Missing the Forest for the Trees
While Bitcoin is far from a perfect, flawless monetary system, it possesses core attributes that make it a uniquely compelling form of money when compared to the fiat alternatives. Those who get caught up in the short-term USD price fluctuations are missing the forest for the trees.
Yes, bitcoin remains volatile in USD terms, and the Bitcoin community still has work to do in order to scale the network to support billions of users. But these are engineering challenges that innovative builders are actively working to solve. In contrast, the fundamental design flaws of fiat currencies — their engineered debasement through central bank policy — are inherent and intractable.
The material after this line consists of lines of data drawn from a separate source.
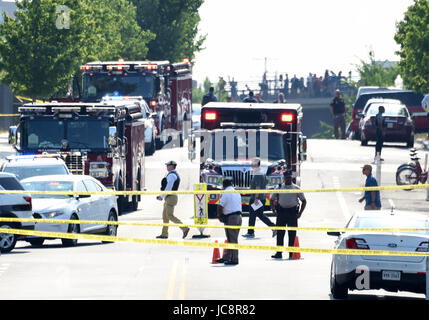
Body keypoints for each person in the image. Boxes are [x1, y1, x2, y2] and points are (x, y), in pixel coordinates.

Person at [270, 171, 307, 260]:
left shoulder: (296, 188)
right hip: (281, 213)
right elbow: (271, 199)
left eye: (289, 177)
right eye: (286, 178)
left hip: (292, 214)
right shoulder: (279, 188)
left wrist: (300, 213)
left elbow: (304, 201)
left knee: (292, 234)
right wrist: (274, 210)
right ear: (284, 178)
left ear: (292, 178)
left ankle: (291, 253)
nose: (288, 179)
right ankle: (279, 252)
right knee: (280, 234)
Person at [242, 158, 277, 239]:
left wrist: (256, 199)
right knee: (259, 215)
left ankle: (251, 232)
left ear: (256, 164)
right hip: (261, 198)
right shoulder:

Bitcoin, like a promising NFL rookie, is eager to grow and outshine the old guard of worn-out, unreliable fiat monies — the vets resting on their laurels. While the fintech world has produced some sleek, user-friendly “Ferrari” front-ends, the clunky, outdated “horse and buggy” backend of the legacy financial system remains. Bitcoin, on the other hand, offers a ground-up reconstruction of sound money principles — one based on verifiable scarcity, decentralized resilience, and a track record of stability.
Conclusion: Stack Sats
The wise choice, then, is to tune out the distracting noise of short-term USD price movements and focus solely on consistently accumulating more sats over time. This disciplined stacking approach positions Bitcoiners to preserve their purchasing power and wealth in the face of the inevitable decline of government-controlled currencies. It’s not about hitting the perfect entry point, but about embracing Bitcoin’s superior qualities as money — qualities that will only become more apparent as this new system continues to evolve and outcompete the old.